Do me a favour and let me know what the clankers say / if it suits your purposes. And if you decide to build it and become rich, give me a shout-out LOL

[–] cecilkorik@piefed.ca 0 points 1 month ago

"Compete with"? Depends on your definition of competition. You can accomplish similar results with smaller, local models but you cannot do it as lackadaisically as with Claude by just throwing a sentence at it and letting it go to town for 15 minutes.

Doing things like this locally will take more time and effort in countless different ways. You need to structure the prompts and the environment much more carefully. You need to wait much longer for much smaller portions of work. You need to retry again when it gets it wrong, which will happen, either relying on better luck or adjusting your plan, your prompts or your context to better guide it to what you're actually looking for.

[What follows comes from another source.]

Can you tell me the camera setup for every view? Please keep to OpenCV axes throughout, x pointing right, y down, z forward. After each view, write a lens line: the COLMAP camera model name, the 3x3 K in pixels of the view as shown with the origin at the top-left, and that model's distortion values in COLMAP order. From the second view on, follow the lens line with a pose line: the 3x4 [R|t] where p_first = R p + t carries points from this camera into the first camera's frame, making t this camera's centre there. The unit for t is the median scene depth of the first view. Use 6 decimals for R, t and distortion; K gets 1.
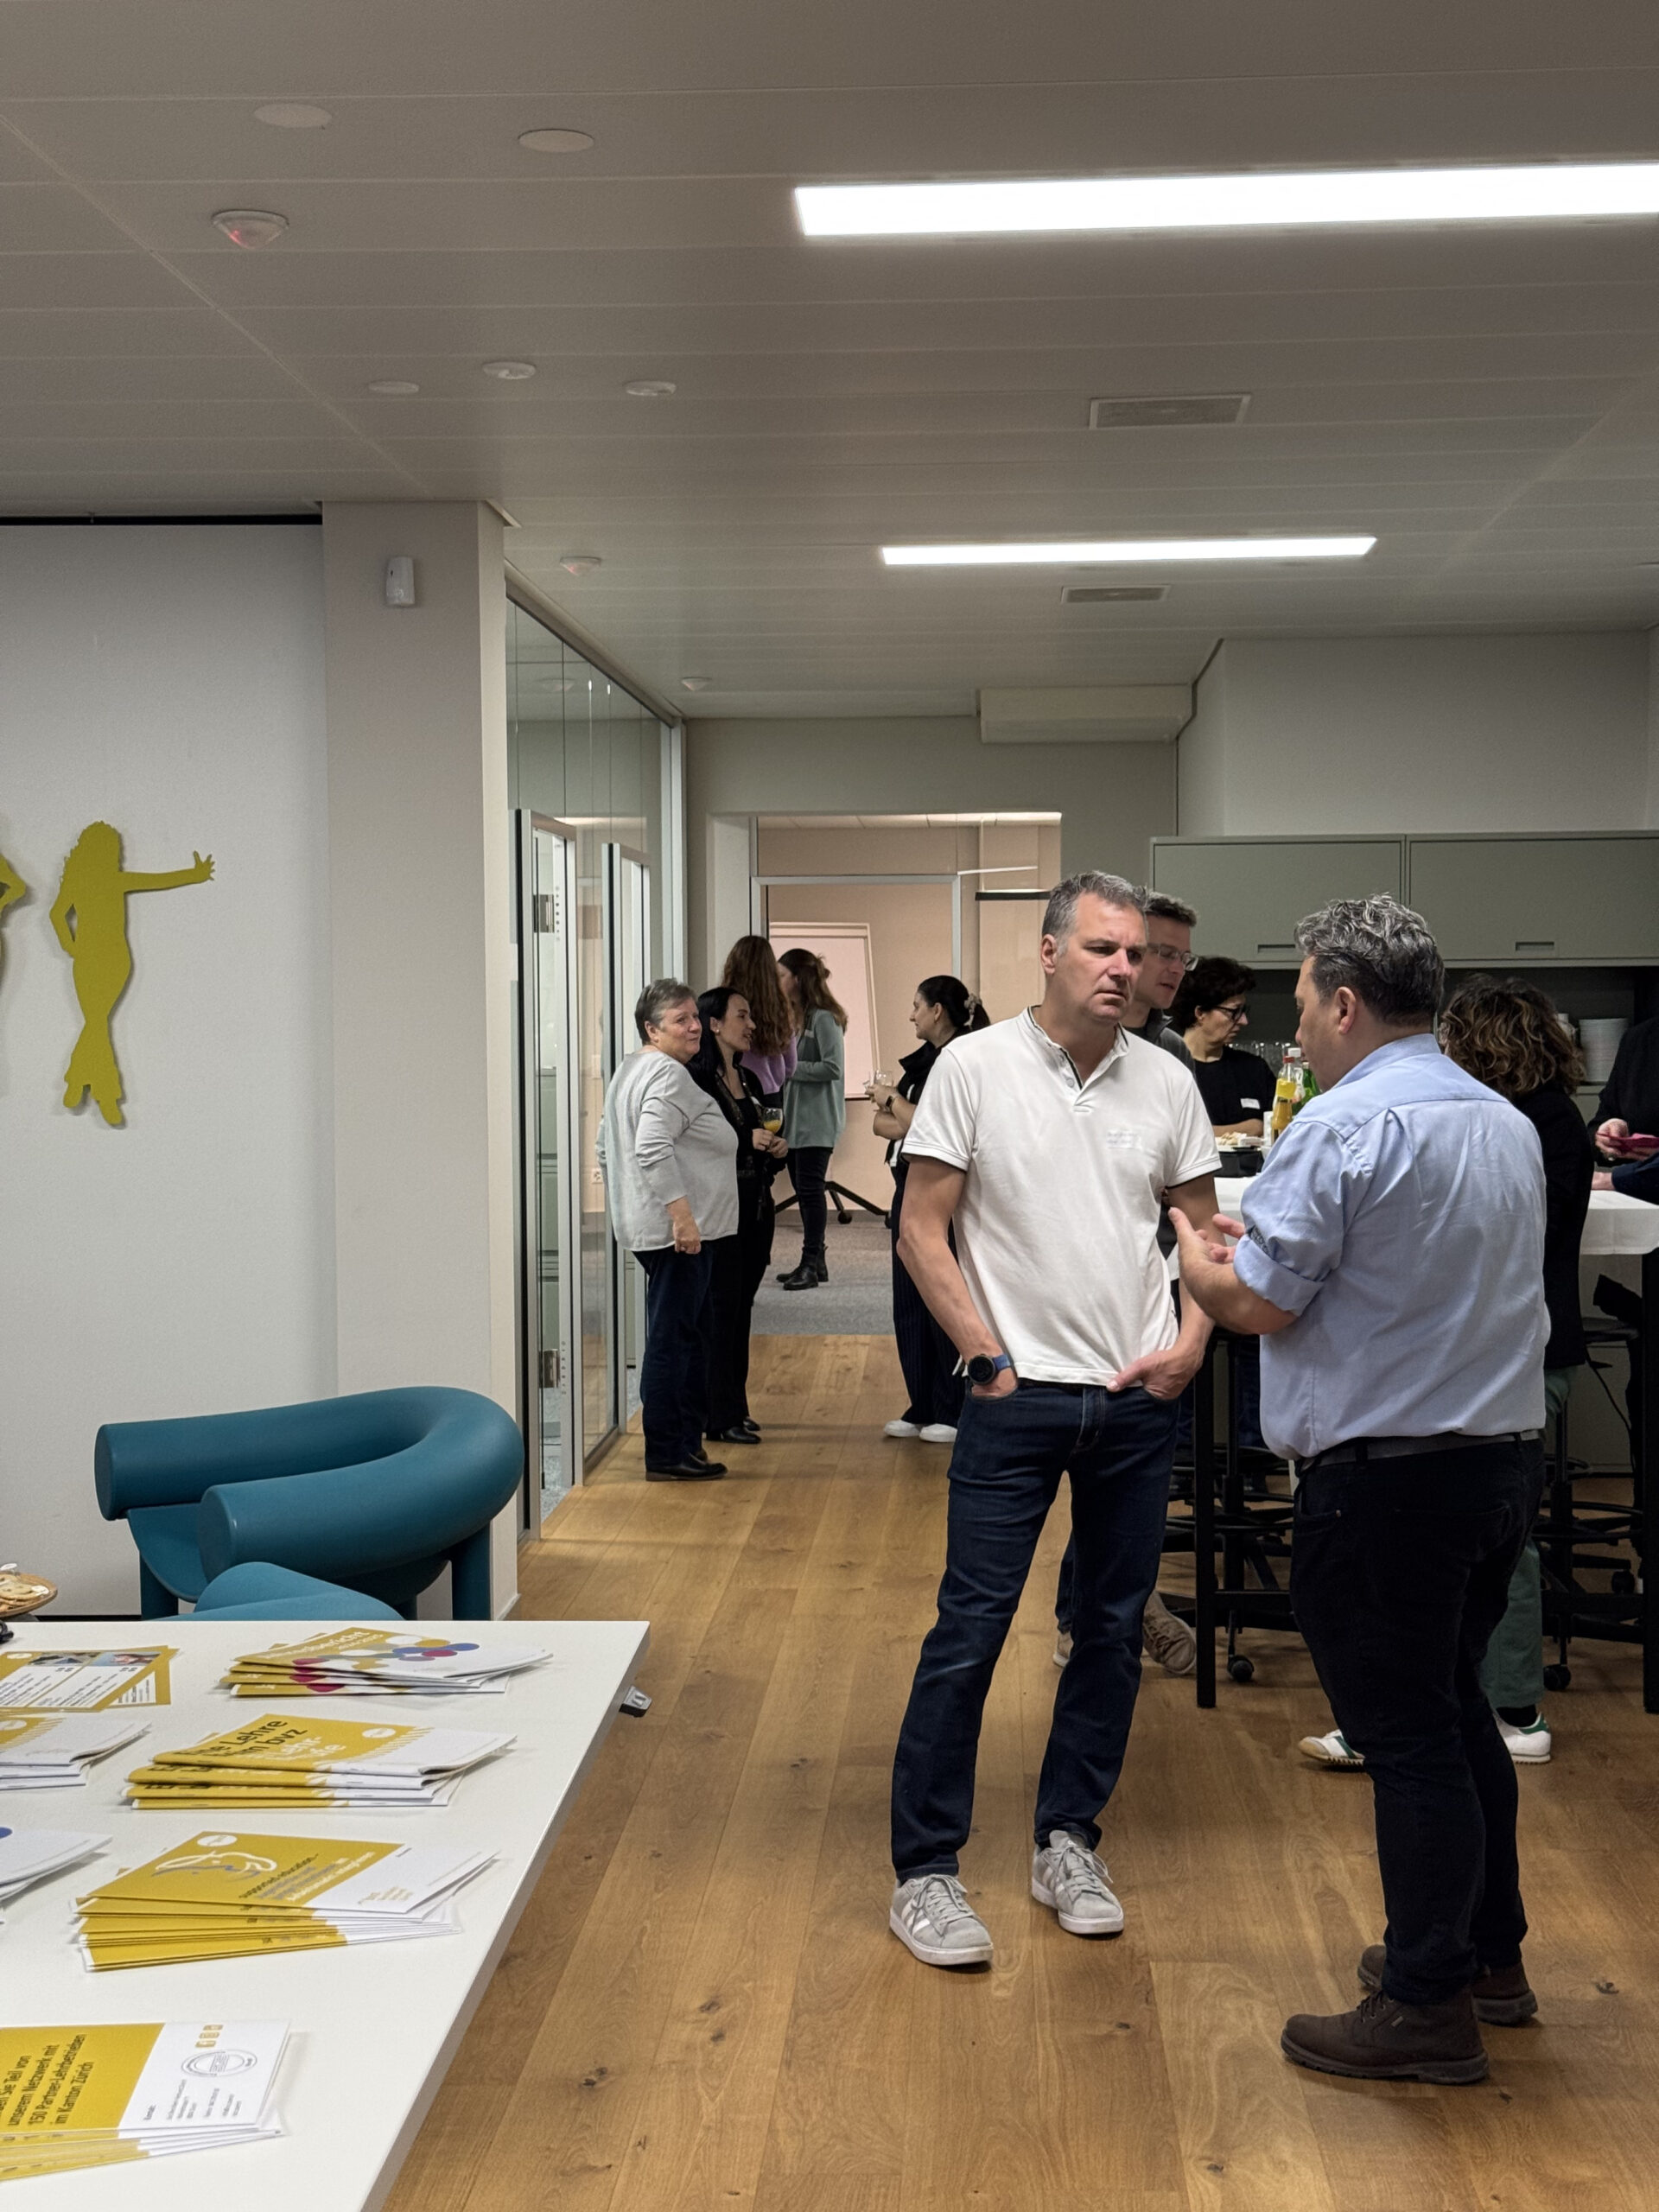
lens RADIAL K [[3119.7, 0, 832.6], [0, 3119.7, 1100.1], [0, 0, 1]] dist [0.163720, 0.000000]
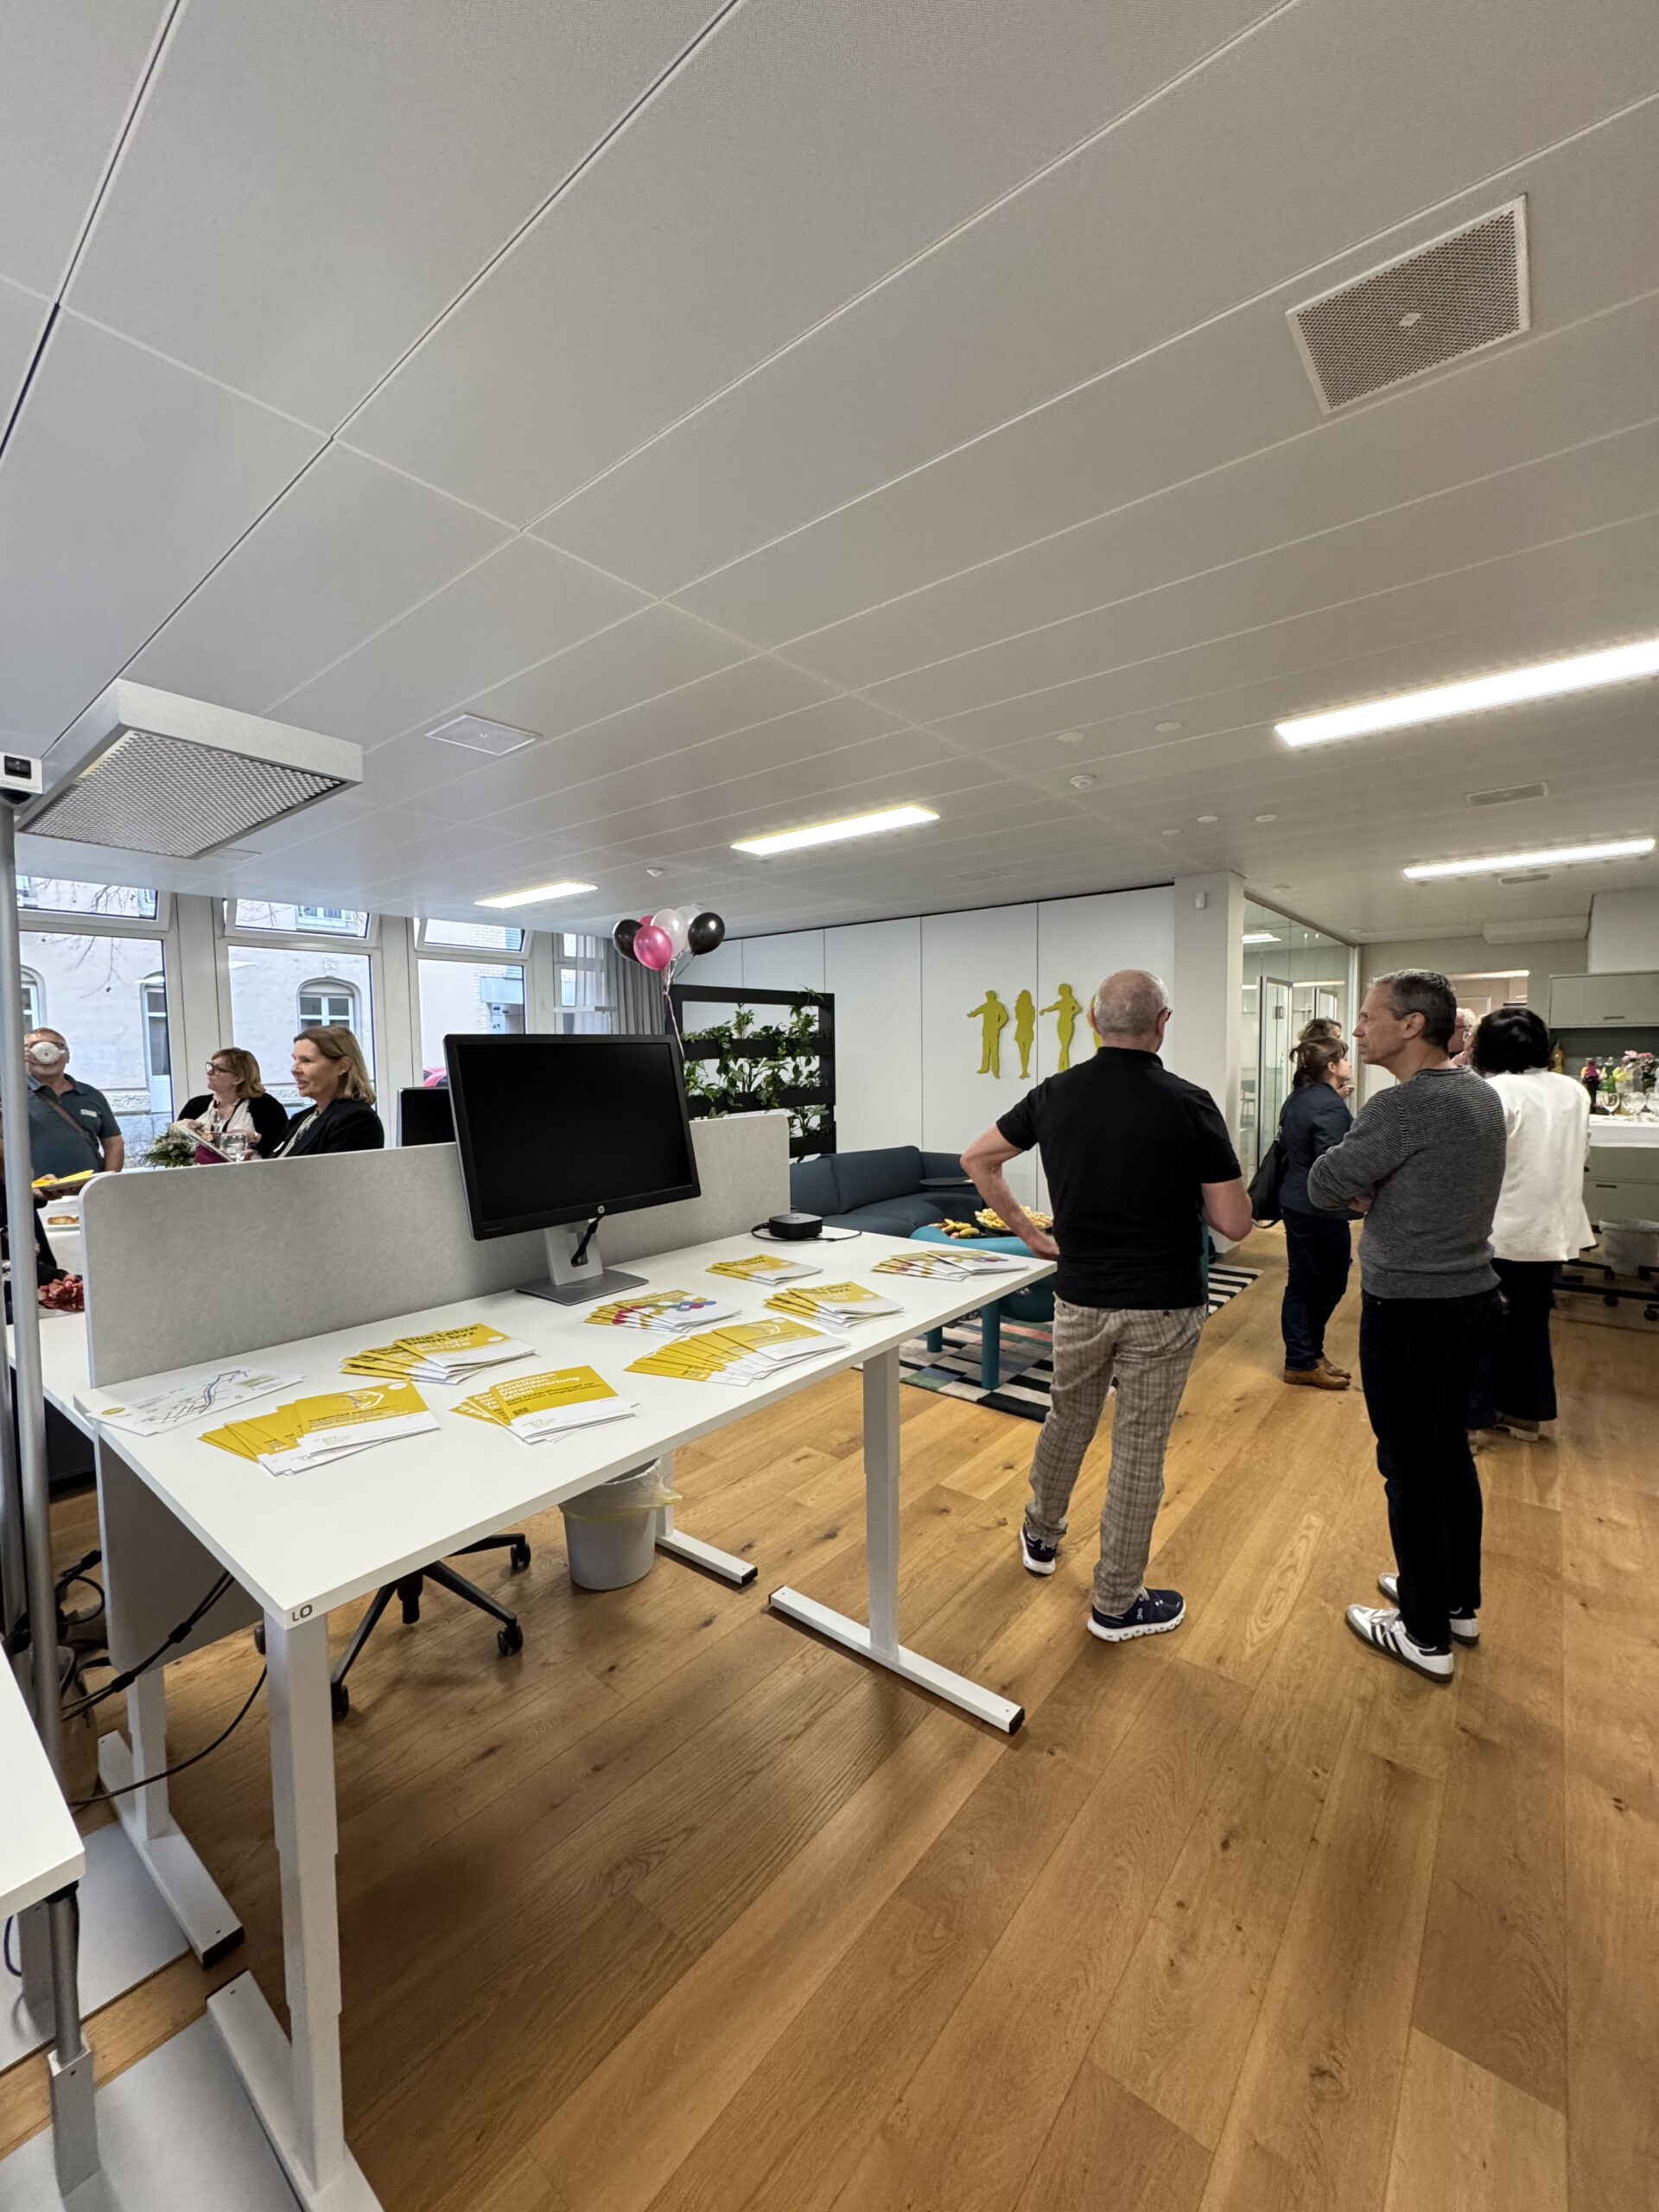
lens RADIAL K [[877.9, 0, 823.1], [0, 877.9, 1102.0], [0, 0, 1]] dist [0.002556, 0.000193]
pose [[0.797249, 0.036091, -0.602571, 0.065267], [-0.017961, 0.999187, 0.036083, 0.001757], [0.603384, -0.017944, 0.797249, 0.085792]]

If you're used to Claude, working the same way with both and comparing them directly side by side, then no. Open models are not directly competitive like that. They can compete with it, if you're willing to be much more involved in the process.

If Claude is like a junior developer with access to an entire library of programming books, open models are like a 14-year-old in their first programming class with access to an entire library of programming books that they don't know how to utilize effectively. They require a lot more guidance.

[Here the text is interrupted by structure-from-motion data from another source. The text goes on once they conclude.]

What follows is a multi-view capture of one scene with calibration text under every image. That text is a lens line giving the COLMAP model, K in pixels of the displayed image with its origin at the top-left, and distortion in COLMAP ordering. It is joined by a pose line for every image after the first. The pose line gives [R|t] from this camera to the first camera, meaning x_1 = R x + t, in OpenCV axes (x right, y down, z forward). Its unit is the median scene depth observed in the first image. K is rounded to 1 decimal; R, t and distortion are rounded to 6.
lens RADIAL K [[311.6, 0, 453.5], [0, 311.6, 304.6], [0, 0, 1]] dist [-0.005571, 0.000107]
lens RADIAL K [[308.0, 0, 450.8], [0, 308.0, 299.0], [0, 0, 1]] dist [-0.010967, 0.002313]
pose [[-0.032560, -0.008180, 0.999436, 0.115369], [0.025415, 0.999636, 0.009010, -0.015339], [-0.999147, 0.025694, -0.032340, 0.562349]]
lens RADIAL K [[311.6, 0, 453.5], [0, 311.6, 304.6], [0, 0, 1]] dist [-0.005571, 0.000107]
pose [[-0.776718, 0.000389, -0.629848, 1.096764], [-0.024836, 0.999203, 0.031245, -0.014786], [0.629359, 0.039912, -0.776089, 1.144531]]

You may wonder "what's the point if I have to do so much work anyway, maybe I should just do it myself" and indeed, this is the crux of the problem. It's even more obvious with smaller, open models than it is with the commercial AI models. This is not a new problem, it has been a problem even when training new employees. The difference is, real junior developers actually learn and grow based on my efforts to guide them and they eventually become senior developers. I'm not convinced that Claude or any open model ever actually will, despite how much effort goes into "training" them.

[–] troed@fedia.io 0 points 1 month ago

I run a quant of Qwen 35B A3B (Qwen3.6-35B-A3B-GGUF:UD_Q4_K_XL) at the moment, using Opencode and llama.cpp. I'm getting useful work out of it - but it's of course not Claude. My hardware is a 5060Ti with 16GB VRAM and then ~20GB or so of system mem is getting used as well.

It's important to put boundaries on less capable models though, so I have two plugins in Opencode as well that really makes a big difference to the results: @tarquinen/opencode-dcp@latest and superpowers@git+https://github.com/obra/superpowers.git.

I want to work in small steps with good control over what the models do so it's not very similar to what you describe with just having them run away for half an hour and do everything.